Its a bit of a hack, but I find having proper control of the output and being able to use sphinx themes is worth it compared to the alternative.
July 02, 2016
On Friday, 1 July 2016 at 21:18:28 UTC, Vladimir Panteleev wrote:
>
> Generally most use cases for using an image library can be divided into:
>
> 1. You have full control over the images being loaded. This is the case when you're loading graphical assets for your application which otherwise doesn't concern itself for graphical work.
>
> 2. You're writing an image editor, or some other program that processes images out of your control, i.e. supplied by the user.
>
> Generally the first case is by far the most common one (think GUI applications, video games...). In this case, since you already know or have control over the format of your images, there is no reason to burden your application with performance-killing abstraction layers - you should load and work in the format that your images already are.
>
> Additionally, if necessary, it is easy to build such a runtime abstraction layer over a templated library by creating an algebraic type from only the set of formats that you want to support. Doing the inverse is impossible.
>
> In case anyone from this thread haven't seen it, I have my own image library, which I wrote about here: https://blog.thecybershadow.net/2014/03/21/functional-image-processing-in-d/

Hi Vladimir, thanks for your response and explanation.

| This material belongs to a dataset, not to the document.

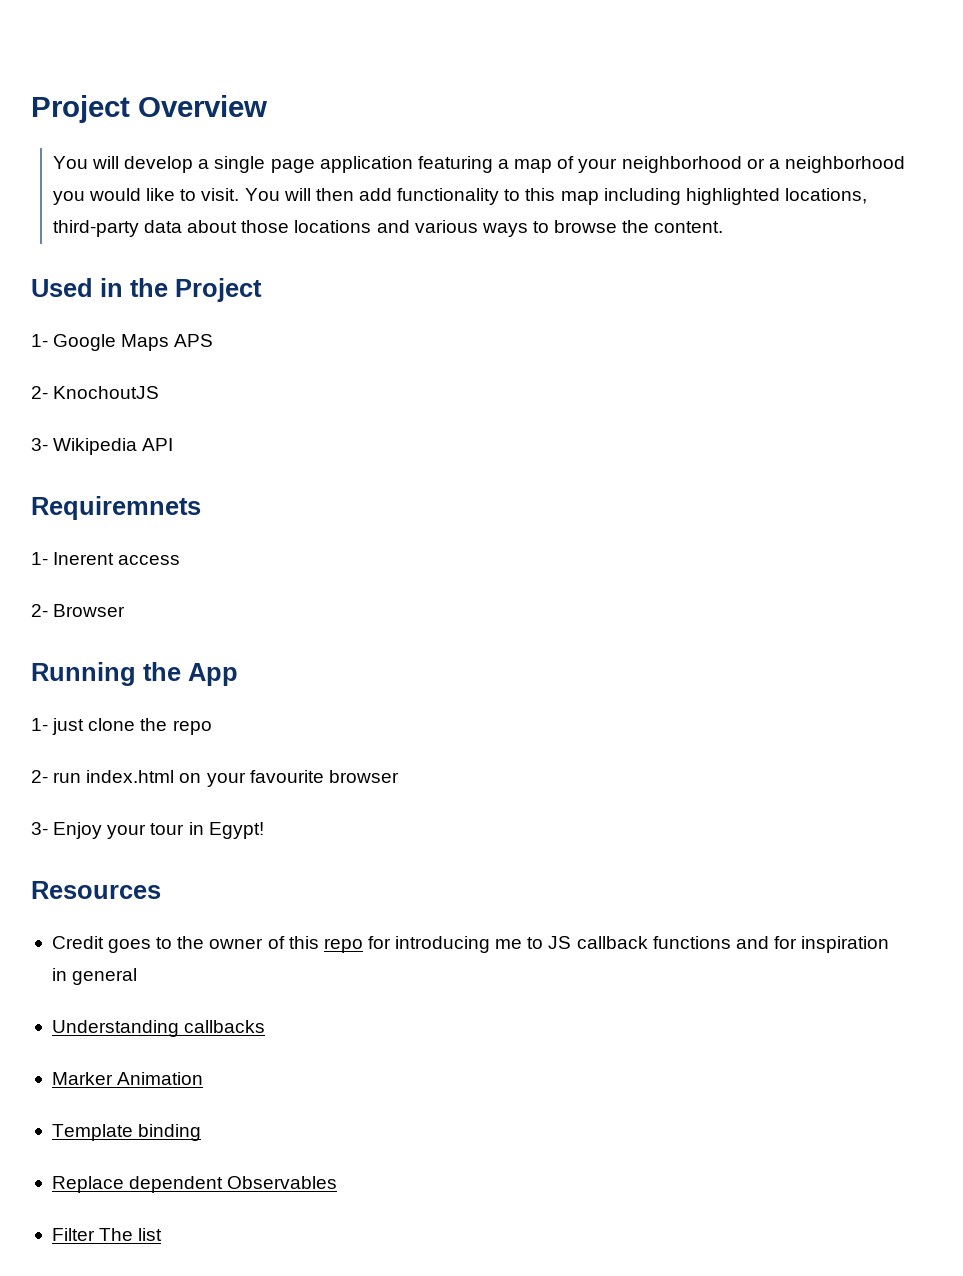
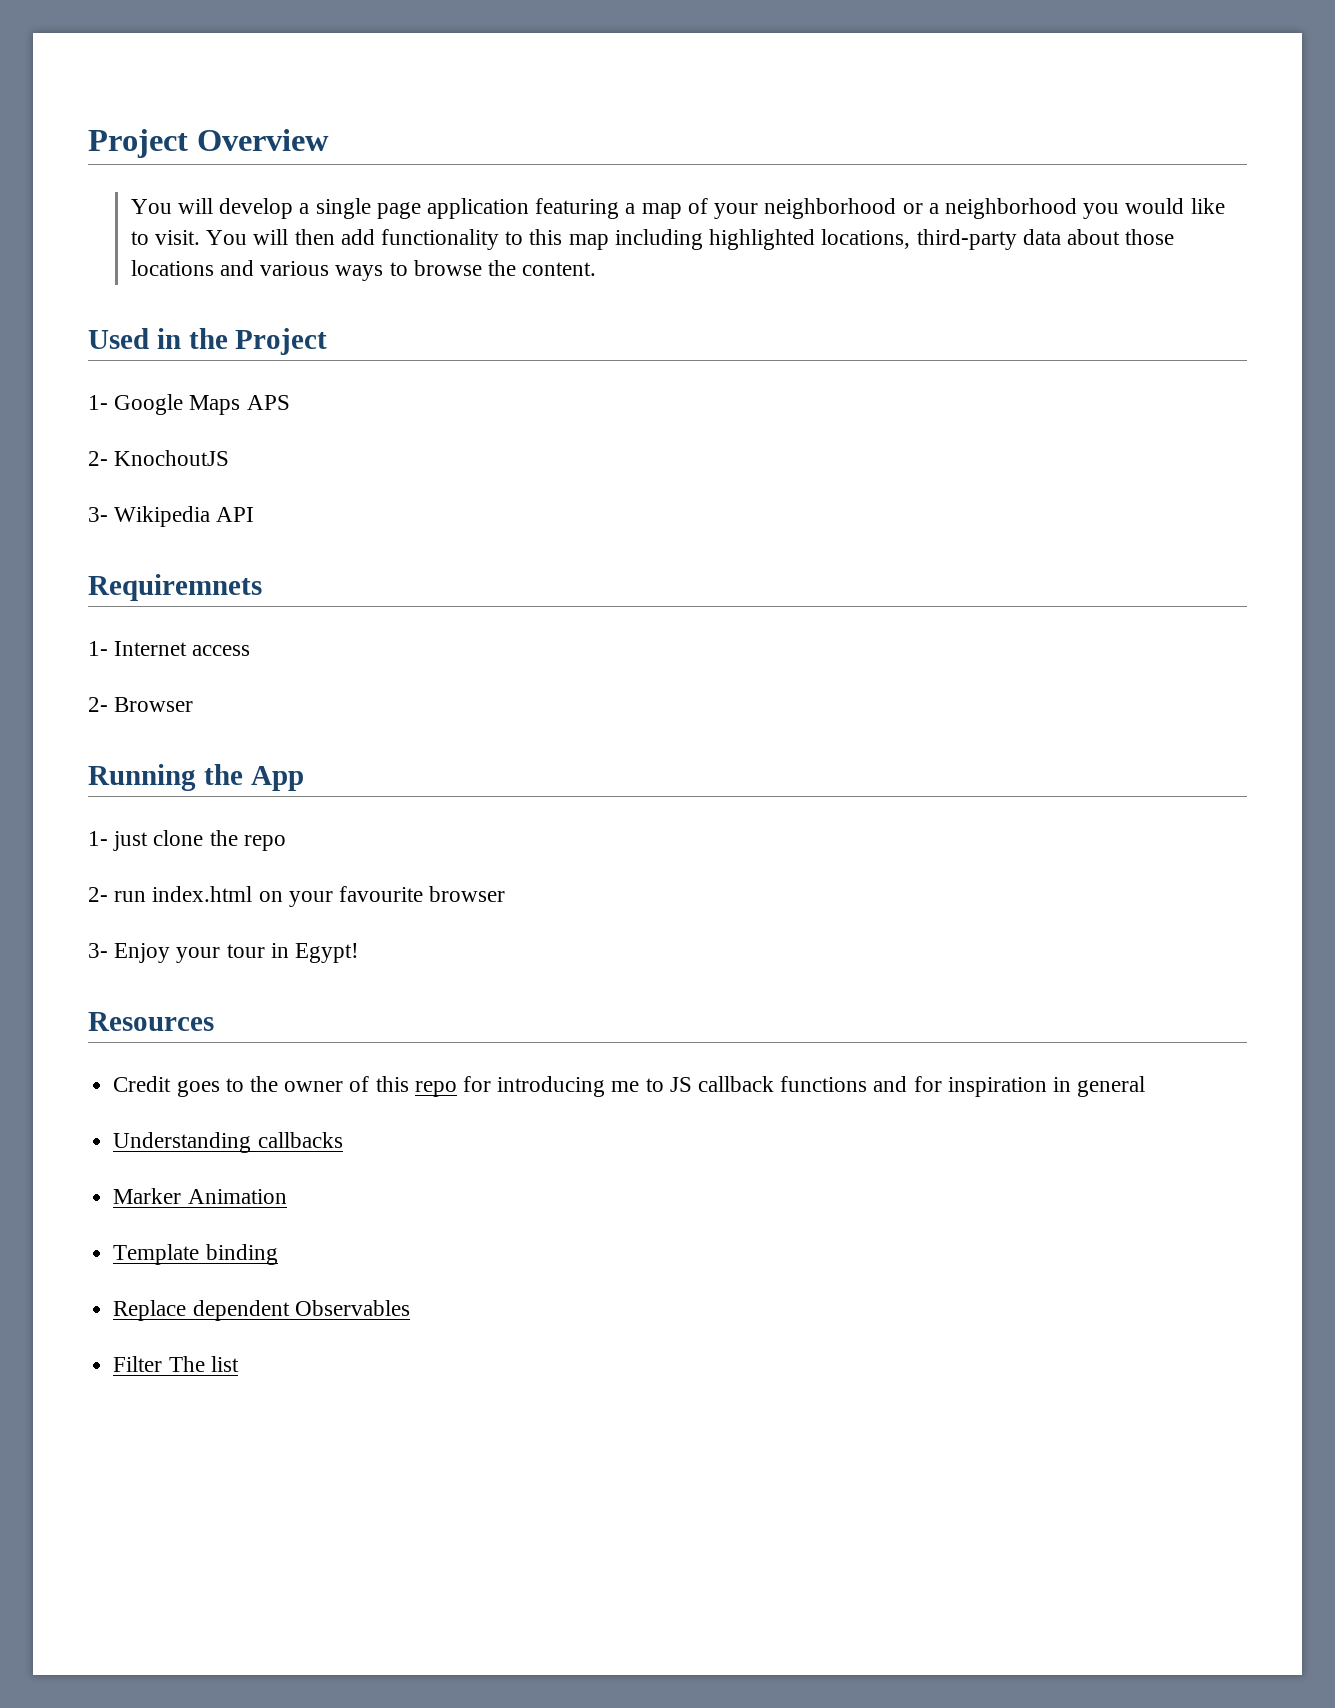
[53,552,115,565] Inerent -> [114,641,188,656] Internet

Also wanted to take the opportunity to say that the blog post about your library was one of the biggest motivations for me to pursue D for computer vision. Thanks a tone for your effort! :)

Cheers,
Relja

July 05, 2016
On 1 July 2016 at 18:19, Edwin van Leeuwen via Digitalmars-d-announce <digitalmars-d-announce@puremagic.com> wrote:
> On Friday, 1 July 2016 at 08:11:37 UTC, Benjamin Schaaf wrote:
>>
>> On Friday, 1 July 2016 at 01:24:55 UTC, rikki cattermole wrote:
>>>
>>> On 01/07/2016 9:35 AM, Benjamin Schaaf wrote:
>>>
>>> Doesn't use allocators or Manu's color work, yup yup not interested.
>>
>>
>> In terms of std.experimental.color, one of the things I focused on was extensibility.
>
>
> Also, the only way currently to use Manu's color work is to install his phobos branch. The dub package will throw unittest errors and loads of deprecation warnings.

Really? Nobody ever mentioned that before.
I don't use dub, so I didn't notice... but I thought the code there
was up to date...?
July 04, 2016
On Monday, 4 July 2016 at 15:10:30 UTC, Manu wrote:
> On 1 July 2016 at 18:19, Edwin van Leeuwen via Digitalmars-d-announce <digitalmars-d-announce@puremagic.com> wrote:
>> On Friday, 1 July 2016 at 08:11:37 UTC, Benjamin Schaaf wrote:
>>>
>>> On Friday, 1 July 2016 at 01:24:55 UTC, rikki cattermole wrote:
>>>>
>>>> On 01/07/2016 9:35 AM, Benjamin Schaaf wrote:
>>>>
>>>> Doesn't use allocators or Manu's color work, yup yup not interested.
>>>
>>>
>>> In terms of std.experimental.color, one of the things I focused on was extensibility.
>>
>>
>> Also, the only way currently to use Manu's color work is to install his phobos branch. The dub package will throw unittest errors and loads of deprecation warnings.
>
> Really? Nobody ever mentioned that before.
> I don't use dub, so I didn't notice... but I thought the code there
> was up to date...?

Maybe I am confused. I am talking about the code/package here:
https://github.com/TurkeyMan/color
which hasn't seen an update since november.

Relevant issue:
https://github.com/TurkeyMan/color/issues/5
I had a look at the unittest, but couldn't immediately figure out why it wasn't working, so didn't look further into it.